__Texto para análise__:
+++

Técnica de enfermagem Gisela Silva

Mudanças na rotina

Rayanna Piratininga trabalha como caixa. A pandemia mudou sua rotina e também seu endereço. Ela morava no distrito de Travessão, se mudou paro centro de Campos para conseguir chegar no horário e com mais segurança no trabalho. Passou a ver a mãe apenas nos fins de semana, o que aumenta a sensação de solidão e preocupação com a família. A convivência com alguns clientes do hortifrúti nem sempre é fácil.

Rayanna Piratininga precisou mudar de endereço

“O cansaço mental é muito grande. Uma vez fui chamada de ridícula porque disse ao cliente que ele não poderia entrar sem máscara e eu não poderia pegar o produto para ele. A gente fica exausta porque esse tipo de situação acontece várias vezes ao dia. Os pedidos por delivery aumentaram. “Temos que separar todos os produtos. Não sei quando isso tudo vai acabar, mas espero que seja logo”, desabafa.

Padecimentos maternos e profissionais

Advogada e mãe, Fabrinne Paixão se desdobra com os filhos

A advogada Fabrinne Paixão é mãe de três filhos: uma menina de 10, e dois meninos gêmeos de 5 anos. Ela conta que a rotina de cuidados e aulas on-line é extremamente estressante. Sente-se à beira de um colapso emocional.
“Imagine que a mãe senta com seu filho uma hora por dia, faz as atividades e depois levanta, guarda tudo e cumpre outra função. Quando eu termino com um, tenho que respirar 10 vezes porque já preciso estudar com o segundo. Ou seja, aquele que estuda primeiro tem uma mãe mais didática e paciente”, conta a advogada.

Após a rotina escolar encerrada, há todos os trabalhos domésticos, do serviço público, do exercício da advocacia. Exercer a maternidade em tempo integral foi muito traumático, disse Fabrinne que ainda enfrenta o medo de contrair o coronavírus. “Quanto mais eu me informo sobre os números da Covid-19, mais eu os coloco na bolha. Tem sido muito difícil amenizar os efeitos da pandemia. O que mais me machuca é não ser a mãe divertida, engraçada, bagunceira que sempre fui porque não sobra tempo”, queixa-se.

+++

__Dados para análise__:
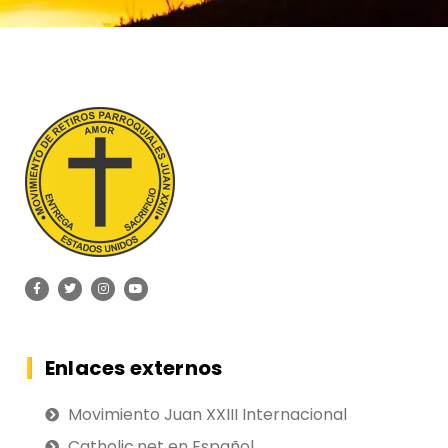
Enlaces externos
Movimiento Juan XXIII Internacional
Catholic.net en Español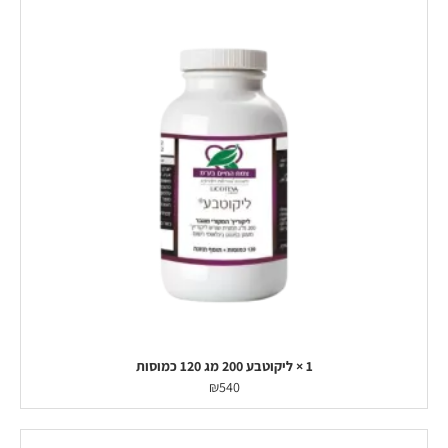
1 × ליקוטבע 200 מג 120 כמוסות
₪
540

+++

__Exercício__:
Escreva a continuação do texto sobre a vida na pandemia, começando logo depois da última frase dele.

__Exercício resolvido__:
Professora Alessandra Prudêncio: “Me preocupo se os alunos desistirem de estudar”

A professora Alessandra Prudêncio atua na rede pública municipal. Sofre com a ansiedade e os desafios impostos pelo afastamento das salas de aulas. Ela conseguiu vencer as dificuldades com a tecnologia com a ajuda dos filhos, mas ainda assim, relata que o ensino não alcança todos os alunos, o que a deixa angustiada.

“Todos nós professores tivemos que aprender. As aulas online não são como estar junto e, no meu caso, tenho menos da metade da turma participando. Isso causa muita preocupação. Fico pensando quantos vão deixar de estudar, quanto tempo vamos demorar para os alunos se recuperarem. Sei que todo mundo está com dificuldade. Fico lutando diariamente, assim como meus colegas de profissão. É triste a gente estar isolado, o meu psicológico está muito afetado. Então, a gente luta com as armas que tem para não se deixar abater”, emociona-se.

Mariane e Caroline Rangel atuam com maquiagem e eventos: queda do faturamento

A maquiadora Mariana Rangel é organizadora, ao lado da irmã Carolina Rangel de uma mostra que reúne fornecedores de eventos que atuam em Campos e região. São em média 150 expositores com quatro mil visitantes por dia. Com a paralisação do setor, devido à pandemia do novo coronavírus, este é o segundo ano que a feira deixa de acontecer.

“Foi bem difícil essa questão do adiamento em 2020. Não foi só a gente como organizador que perdeu. Atingiu todo o mercado de casamento. São muitas pessoas afetadas. Eu sou muito ansiosa e não consigo ficar parada. Neste período percebi que minha preocupação e ansiedade aumentaram”, diz Mariana.

A comerciante Izabel Carvalho acredita que para enfrentar a pandemia é preciso exercer a fé. “Somos corpo, mente e alma. Temos que fortalecer os três”, acredita. A psicóloga Liana França também opta pelo otimismo e sensatez. “Vale buscar ajuda profissional quando perceber aumento de ansiedade e depressão. E entender o momento de agir e pensar coletivamente com empatia, solidariedade e generosidade”, conclui.